Some excerpts from the article:

In what became known as his House Divided speech, Lincoln famously said: “A house divided against itself cannot stand.” We often forget what he said next: “I believe this government cannot endure permanently half slave and half free. I do not expect the Union to be dissolved – I do not expect the house to fall – but I do expect it will cease to be divided. It will become all one thing or all the other.”

The rest of Lincoln’s speech was an analysis of why he thought that was the case, why the country could not permanently exist half slave and half free. For Lincoln, this was because of the irreconcilable conflict between the principles of the American founding – that we are all created equal and endowed by our creator with unalienable rights and that the just powers of government are derived from the consent of the governed  – and the way those principles are denied by the institution of slavery. 

There were many reasons for that war – economic and geo-political – but we must not forget that it was marked foremost by deep and irreconcilable differences of principle.

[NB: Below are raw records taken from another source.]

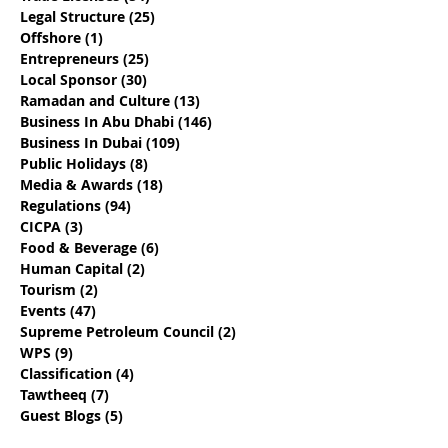
Legal Structure
(25)
25 posts
Offshore
(1)
1 post
Entrepreneurs
(25)
25 posts
Local Sponsor
(30)
30 posts
Ramadan and Culture
(13)
13 posts
Business In Abu Dhabi
(146)
146 posts
Business In Dubai
(109)
109 posts
Public Holidays
(8)
8 posts
Media & Awards
(18)
18 posts
Regulations
(94)
94 posts
CICPA
(3)
3 posts
Food & Beverage
(6)
6 posts
Human Capital
(2)
2 posts
Tourism
(2)
2 posts
Events
(47)
47 posts
Supreme Petroleum Council
(2)
2 posts
WPS
(9)
9 posts
Classification
(4)
4 posts
Tawtheeq
(7)
7 posts
Guest Blogs
(5)
5 posts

We have focused here on Lincoln’s House Divided speech. Together with his Inaugural Addresses and the Gettysburg Address, Lincoln provided a powerful, extended meditation on the meaning and tragedy and hope of America. And so it is fitting to conclude with the final lines of Lincoln’s Second Inaugural Address, delivered at the close of the Civil War and a month before his own death at the hands of one of his fellow countrymen. “With malice toward none; with charity for all; with firmness in the right, as God gives us to see the right, let us strive to finish the work we are in . . . to do all which may achieve a just and lasting peace, among ourselves, and with all nations.”